READING TEXT:
Managing an IT team is a tough job. While demands on your services are increasing, both internally and externally, the need to be aware of and in control of application and server performance is a constant pressure. In fact, there are four key elements that currently affect the working life of an IT leader:
1. Server estates are growing
The demand for data storage, analysis and utilization continues to grow, and to meet that demand more databases and servers are required. Redgate’s 2019 State of SQL Server Monitoring survey revealed that estates have grown by an average of 4% of the last 12 months, for example, with the largest estates growing the fastest.
As well as knowing how much space is required, IT leaders need to understand what is being stored and where, and have important decisions to make over what needs to be stored, for how long, and who has access to it.
To meet the demands of development teams, and follow good DevOps practices, you also need to be able to provide dev and test data environments with data that closely matches production without compromising security or confidentiality.
2. Server estates are becoming more diverse
While Redgate’s monitoring survey showed that SQL Server is still the most used database management system, the diversity of server estates is increasing. The survey revealed that Oracle usage has gone up by around 20% in the past year, and occasional usage of platforms like PostgreSQL and MongoDB has also risen.

SET PROBLEM 1:
For each statement, say yes or no to whether the text on managing IT teams supports it, and quote the exact words of the text that decide it. (a) The survey found that server estates grew by an average of 4% over the last 12 months, with the largest estates growing fastest. (b) Oracle has overtaken SQL Server as the most used database management system. (c) Occasional usage of platforms like PostgreSQL and MongoDB has declined.
SET PROBLEM 2:
In the text on managing IT teams, copy word for word everything from "To meet the" down to "security or confidentiality.".

DATASET EXCERPTS:
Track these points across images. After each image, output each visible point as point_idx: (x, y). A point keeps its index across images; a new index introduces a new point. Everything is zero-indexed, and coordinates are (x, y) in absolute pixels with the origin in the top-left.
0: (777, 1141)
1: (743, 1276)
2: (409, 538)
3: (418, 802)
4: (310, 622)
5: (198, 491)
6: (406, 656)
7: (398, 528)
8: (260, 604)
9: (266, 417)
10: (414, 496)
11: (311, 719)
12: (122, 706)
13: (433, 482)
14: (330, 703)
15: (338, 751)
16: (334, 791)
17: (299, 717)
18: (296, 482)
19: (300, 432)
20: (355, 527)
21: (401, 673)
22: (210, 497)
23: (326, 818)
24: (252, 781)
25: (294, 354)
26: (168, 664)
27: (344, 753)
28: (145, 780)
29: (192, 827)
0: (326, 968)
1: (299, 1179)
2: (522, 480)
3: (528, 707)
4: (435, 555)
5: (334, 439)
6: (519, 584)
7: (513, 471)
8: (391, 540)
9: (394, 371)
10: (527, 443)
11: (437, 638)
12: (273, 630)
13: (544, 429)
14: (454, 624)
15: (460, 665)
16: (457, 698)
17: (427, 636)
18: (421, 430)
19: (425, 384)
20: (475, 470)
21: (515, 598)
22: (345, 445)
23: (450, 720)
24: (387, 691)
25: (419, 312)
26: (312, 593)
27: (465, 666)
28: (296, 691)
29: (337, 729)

FULL ANSWER 1:
(a) Yes: "estates have grown by an average of 4% of the last 12 months, for example, with the largest estates growing the fastest."
(b) No: "SQL Server is still the most used database management system"
(c) No: "occasional usage of platforms like PostgreSQL and MongoDB has also risen."

FULL ANSWER 2:
To meet the demands of development teams, and follow good DevOps practices, you also need to be able to provide dev and test data environments with data that closely matches production without compromising security or confidentiality.